**OBJETIVO DEL EJERCICIO**: Filtra las líneas y copia todas las que contengan la palabra "forum". Ten en cuenta las mayúsculas y minúsculas.

**MATERIAL DE TRABAJO**:

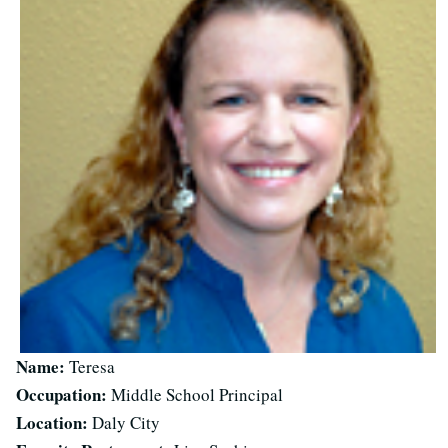
Name:
Teresa
Occupation:
Middle School Principal
Location:
Daly City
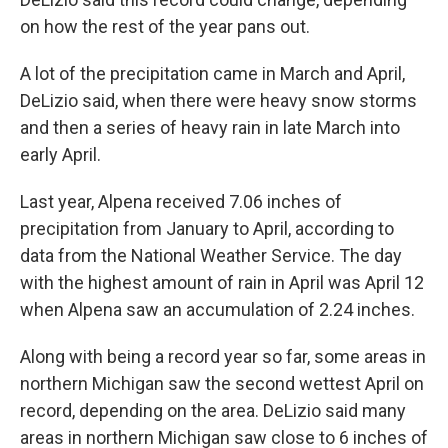
on how the rest of the year pans out.
A lot of the precipitation came in March and April,
DeLizio said, when there were heavy snow storms
and then a series of heavy rain in late March into
early April.
Last year, Alpena received 7.06 inches of
precipitation from January to April, according to
data from the National Weather Service. The day
with the highest amount of rain in April was April 12
when Alpena saw an accumulation of 2.24 inches.
Along with being a record year so far, some areas in
northern Michigan saw the second wettest April on
record, depending on the area. DeLizio said many
areas in northern Michigan saw close to 6 inches of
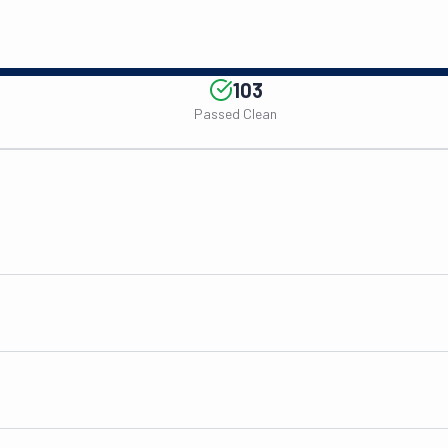
103
Passed Clean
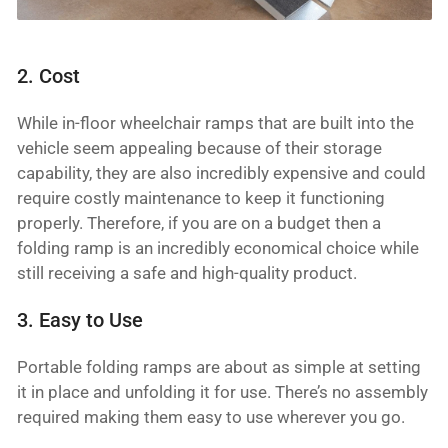
2. Cost
While in-floor wheelchair ramps that are built into the
vehicle seem appealing because of their storage
capability, they are also incredibly expensive and could
require costly maintenance to keep it functioning
properly. Therefore, if you are on a budget then a
folding ramp is an incredibly economical choice while
still receiving a safe and high-quality product.
3. Easy to Use
Portable folding ramps are about as simple at setting
it in place and unfolding it for use. There’s no assembly
required making them easy to use wherever you go.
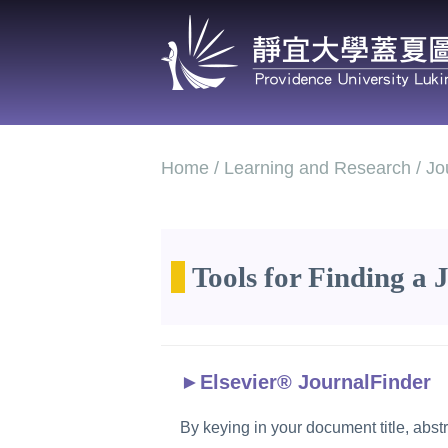
Jump
to
the
main
content
block
Home / Learning and Research / Jour
Tools for Finding a 
►
Elsevier® JournalFinder
By keying in your document title, abst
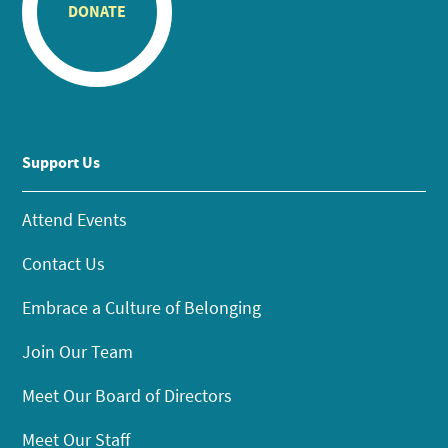
DONATE
Support Us
Attend Events
Contact Us
Embrace a Culture of Belonging
Join Our Team
Meet Our Board of Directors
Meet Our Staff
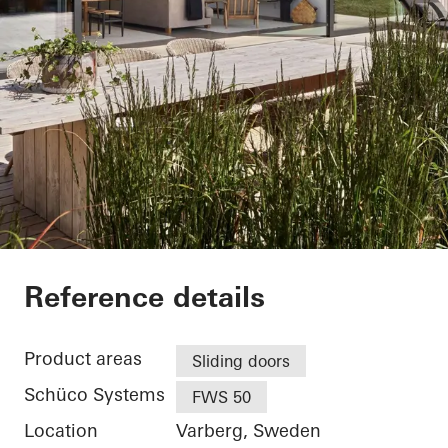
Villa Hallandslänga
Reference details
Product areas
Sliding doors
Schüco Systems
FWS 50
Location
Varberg, Sweden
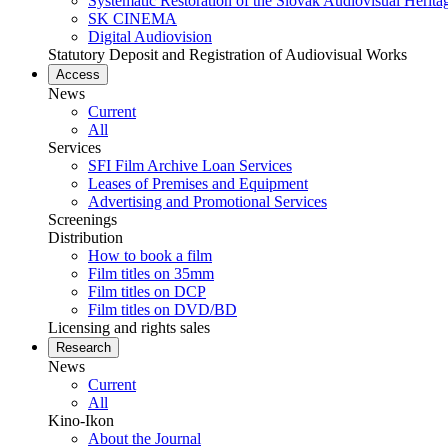
Systematic Restoration of the Slovak Audiovisual Herita
SK CINEMA
Digital Audiovision
Statutory Deposit and Registration of Audiovisual Works
Access
News
Current
All
Services
SFI Film Archive Loan Services
Leases of Premises and Equipment
Advertising and Promotional Services
Screenings
Distribution
How to book a film
Film titles on 35mm
Film titles on DCP
Film titles on DVD/BD
Licensing and rights sales
Research
News
Current
All
Kino-Ikon
About the Journal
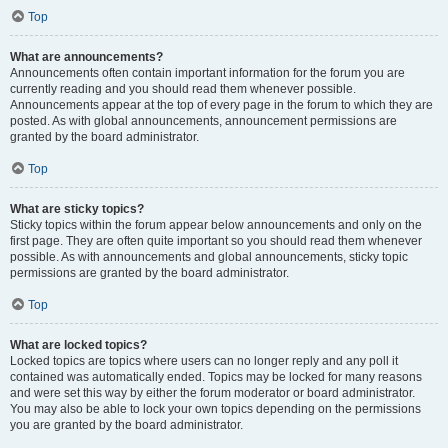
Top
What are announcements?
Announcements often contain important information for the forum you are
currently reading and you should read them whenever possible.
Announcements appear at the top of every page in the forum to which they are
posted. As with global announcements, announcement permissions are
granted by the board administrator.
Top
What are sticky topics?
Sticky topics within the forum appear below announcements and only on the
first page. They are often quite important so you should read them whenever
possible. As with announcements and global announcements, sticky topic
permissions are granted by the board administrator.
Top
What are locked topics?
Locked topics are topics where users can no longer reply and any poll it
contained was automatically ended. Topics may be locked for many reasons
and were set this way by either the forum moderator or board administrator.
You may also be able to lock your own topics depending on the permissions
you are granted by the board administrator.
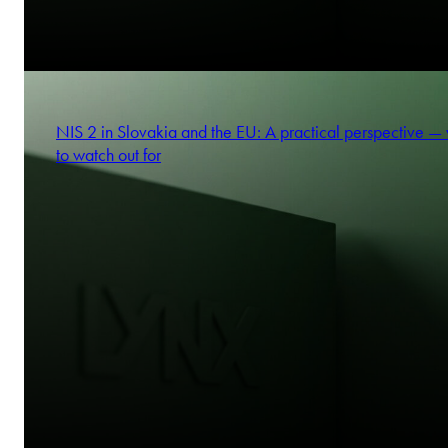
NIS 2 in Slovakia and the EU: A practical perspective —
to watch out for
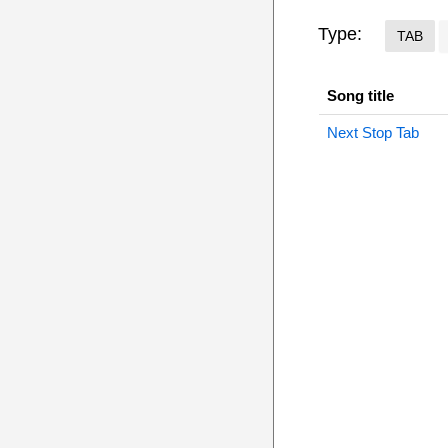
Type:
TAB
Song title
Next Stop Tab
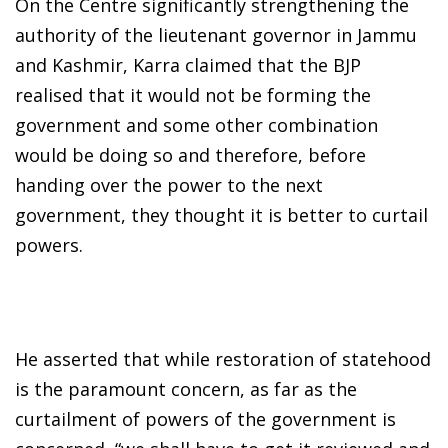
On the Centre significantly strengthening the
authority of the lieutenant governor in Jammu
and Kashmir, Karra claimed that the BJP
realised that it would not be forming the
government and some other combination
would be doing so and therefore, before
handing over the power to the next
government, they thought it is better to curtail
powers.
He asserted that while restoration of statehood
is the paramount concern, as far as the
curtailment of powers of the government is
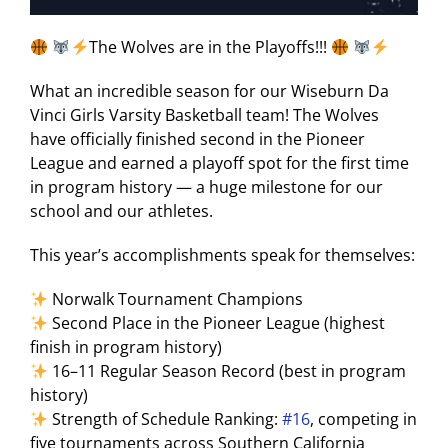
The Wolves are in the Playoffs!!!
What an incredible season for our Wiseburn Da
Vinci Girls Varsity Basketball team! The Wolves
have officially finished second in the Pioneer
League and earned a playoff spot for the first time
in program history — a huge milestone for our
school and our athletes.
This year’s accomplishments speak for themselves:
Norwalk Tournament Champions
Second Place in the Pioneer League (highest
finish in program history)
16–11 Regular Season Record (best in program
history)
Strength of Schedule Ranking:
#16
, competing in
five tournaments across Southern California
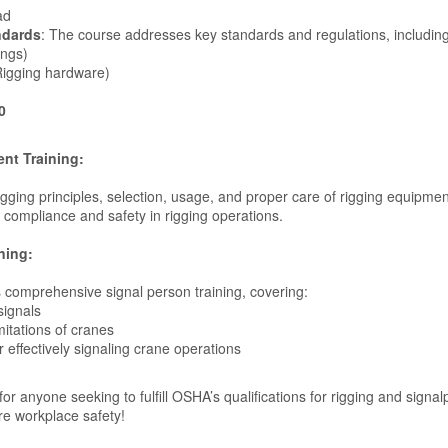
ad
ndards
: The course addresses key standards and regulations, including
ings)
igging hardware)
0
nt Training:
rigging principles, selection, usage, and proper care of rigging equipmen
 compliance and safety in rigging operations.
ning:
 comprehensive signal person training, covering:
signals
mitations of cranes
r effectively signaling crane operations
 for anyone seeking to fulfill OSHA’s qualifications for rigging and signa
re workplace safety!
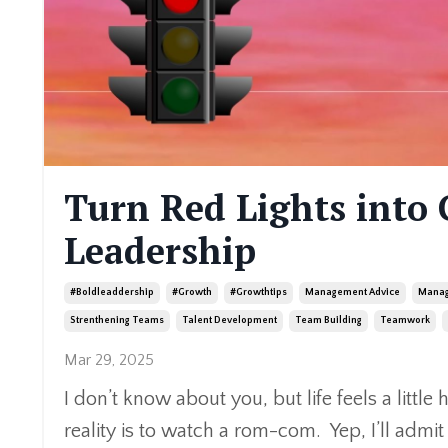
Turn Red Lights into 
Leadership
#boldleaddership
#growth
#growthtips
Management Advice
Manag
Strenthening Teams
Talent Development
Team Building
Teamwork
Mar 29, 2025
I don’t know about you, but life feels a littl
reality is to watch a rom-com. Yep, I’ll admi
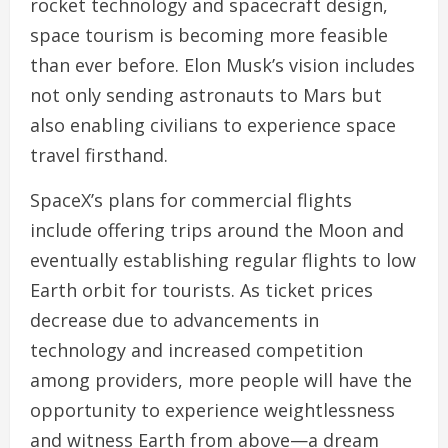
rocket technology and spacecraft design,
space tourism is becoming more feasible
than ever before. Elon Musk’s vision includes
not only sending astronauts to Mars but
also enabling civilians to experience space
travel firsthand.
SpaceX’s plans for commercial flights
include offering trips around the Moon and
eventually establishing regular flights to low
Earth orbit for tourists. As ticket prices
decrease due to advancements in
technology and increased competition
among providers, more people will have the
opportunity to experience weightlessness
and witness Earth from above—a dream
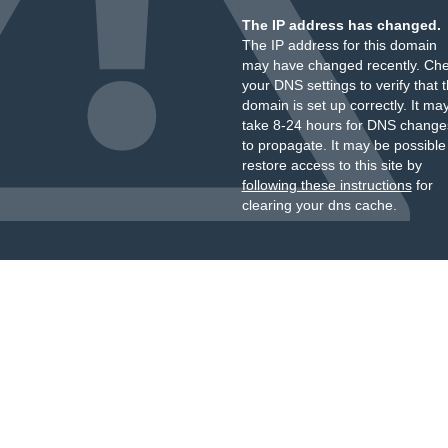
The IP address has changed.
The IP address for this domain
may have changed recently. Ch
your DNS settings to verify that 
domain is set up correctly. It ma
take 8-24 hours for DNS change
to propagate. It may be possible
restore access to this site by
following these instructions
for
clearing your dns cache.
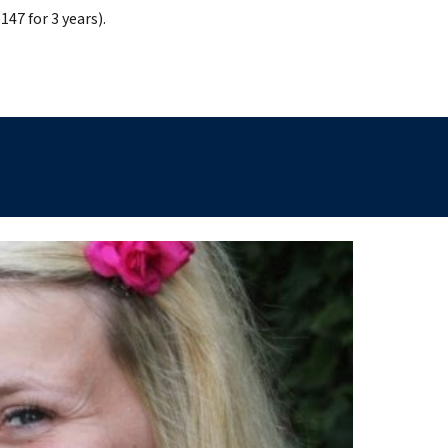
147 for 3 years).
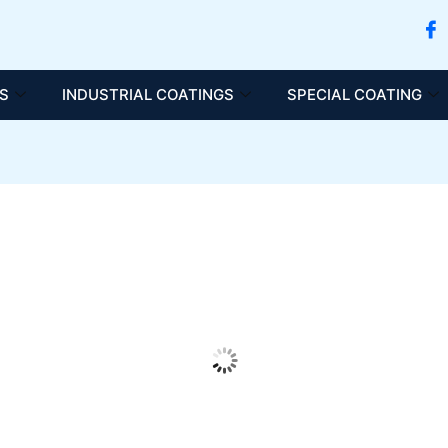
S
INDUSTRIAL COATINGS
SPECIAL COATING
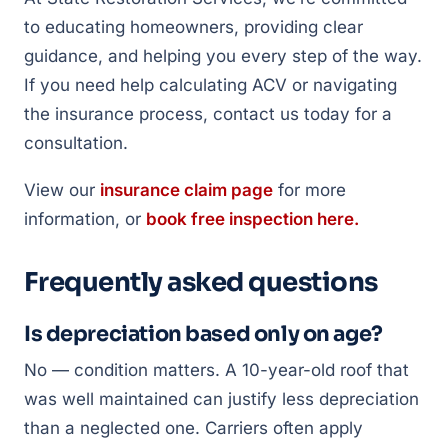
to educating homeowners, providing clear
guidance, and helping you every step of the way.
If you need help calculating ACV or navigating
the insurance process, contact us today for a
consultation.
View our
insurance claim page
for more
information, or
book free inspection here.
Frequently asked questions
Is depreciation based only on age?
No — condition matters. A 10-year-old roof that
was well maintained can justify less depreciation
than a neglected one. Carriers often apply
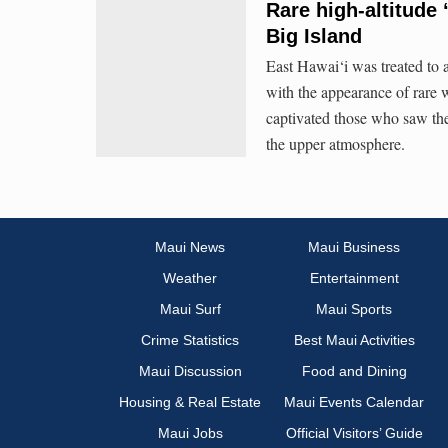
Rare high-altitude
Big Island
East Hawai‘i was treated to 
with the appearance of rare w
captivated those who saw the
the upper atmosphere.
Maui News
Maui Business
Weather
Entertainment
Maui Surf
Maui Sports
Crime Statistics
Best Maui Activities
Maui Discussion
Food and Dining
Housing & Real Estate
Maui Events Calendar
Maui Jobs
Official Visitors’ Guide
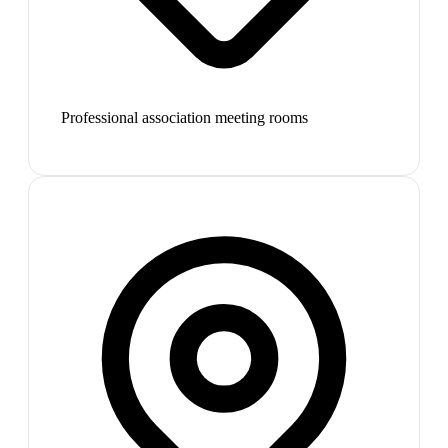
Professional association meeting rooms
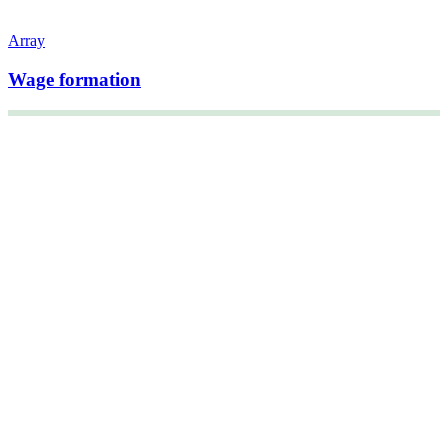
Array
Wage formation
+47 22 08 86 00
Borggata 2B
Postboks 2947 Tøyen
0608 Oslo
Managing director
Hanne Cecilie Kavli
Head of research
Kjersti Misje Østbakken
Research directors
Kaja Reegård
,
Beret Bråten
, &
Ketil Bråthen
Head of Information Office
Stein Roar Fredriksen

**RESPUESTA**:
Announcements often contain important information for the forum you are
Announcements appear at the top of every page in the forum to which they are
Sticky topics within the forum appear below announcements and only on the
and were set this way by either the forum moderator or board administrator.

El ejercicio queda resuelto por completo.